Information given>
—————

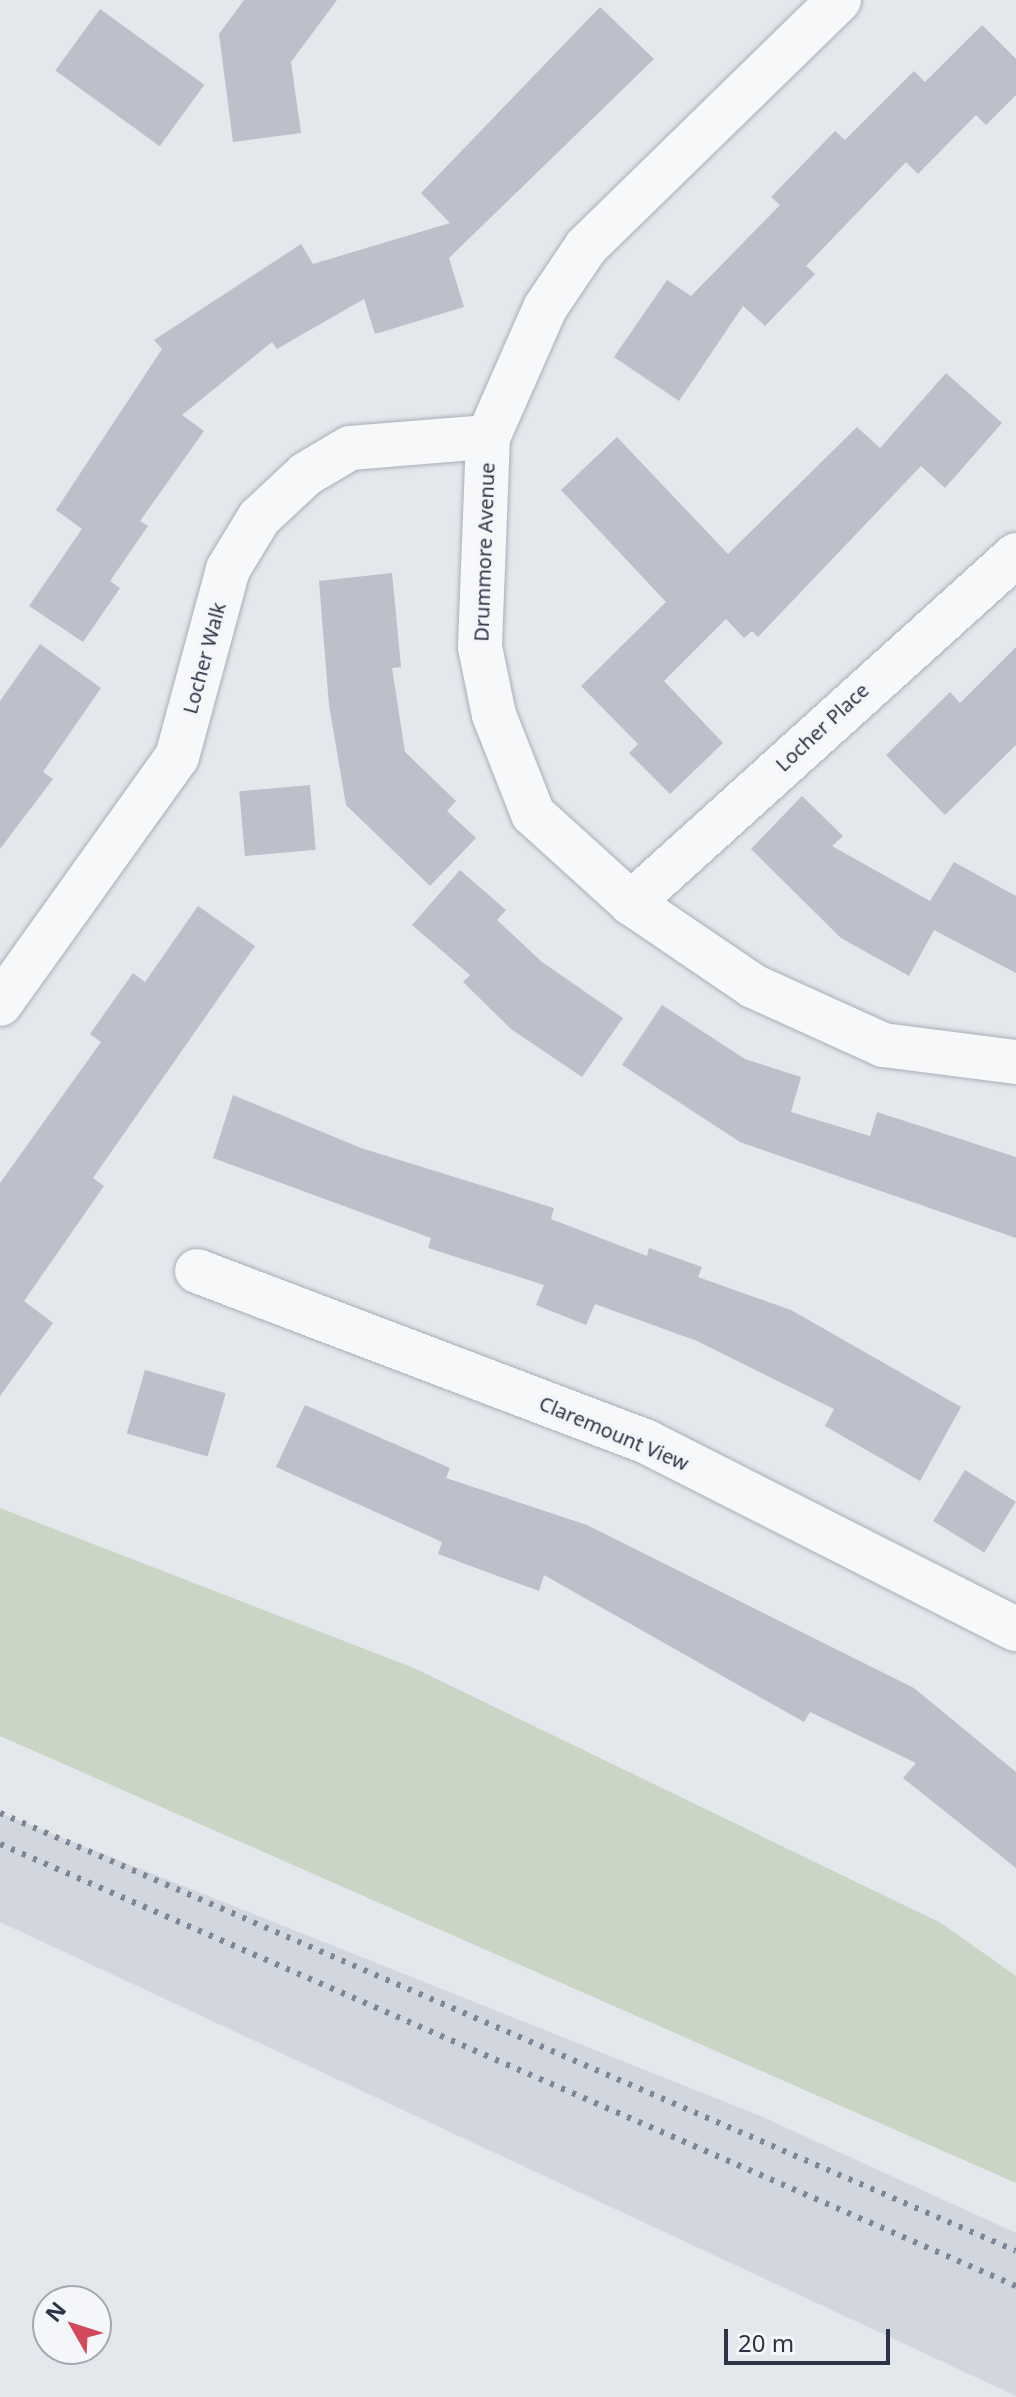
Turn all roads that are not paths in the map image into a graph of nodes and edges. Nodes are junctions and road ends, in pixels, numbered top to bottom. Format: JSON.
{"nodes":[{"id":1,"x":839,"y":0,"type":"edge"},
{"id":2,"x":488,"y":437,"type":"junction"},
{"id":3,"x":1016,"y":555,"type":"edge"},
{"id":4,"x":631,"y":903,"type":"junction"},
{"id":5,"x":0,"y":1004,"type":"edge"},
{"id":6,"x":1016,"y":1062,"type":"edge"},
{"id":7,"x":197,"y":1271,"type":"dead end"},
{"id":8,"x":1016,"y":1629,"type":"edge"}],
"edges":[{"from":1,"to":2,"type":"street","name":"Drummore Avenue"},
{"from":2,"to":4,"type":"street","name":"Drummore Avenue"},
{"from":2,"to":5,"type":"street","name":"Locher Walk"},
{"from":3,"to":4,"type":"street","name":"Locher Place"},
{"from":4,"to":6,"type":"street","name":"Drummore Avenue"},
{"from":7,"to":8,"type":"street","name":"Claremount View"}]}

—————

Task objective> The preceding entries are to be returned verbatim, with every picture excluded.

Result below>
Turn all roads that are not paths in the map image into a graph of nodes and edges. Nodes are junctions and road ends, in pixels, numbered top to bottom. Format: JSON.
{"nodes":[{"id":1,"x":839,"y":0,"type":"edge"},
{"id":2,"x":488,"y":437,"type":"junction"},
{"id":3,"x":1016,"y":555,"type":"edge"},
{"id":4,"x":631,"y":903,"type":"junction"},
{"id":5,"x":0,"y":1004,"type":"edge"},
{"id":6,"x":1016,"y":1062,"type":"edge"},
{"id":7,"x":197,"y":1271,"type":"dead end"},
{"id":8,"x":1016,"y":1629,"type":"edge"}],
"edges":[{"from":1,"to":2,"type":"street","name":"Drummore Avenue"},
{"from":2,"to":4,"type":"street","name":"Drummore Avenue"},
{"from":2,"to":5,"type":"street","name":"Locher Walk"},
{"from":3,"to":4,"type":"street","name":"Locher Place"},
{"from":4,"to":6,"type":"street","name":"Drummore Avenue"},
{"from":7,"to":8,"type":"street","name":"Claremount View"}]}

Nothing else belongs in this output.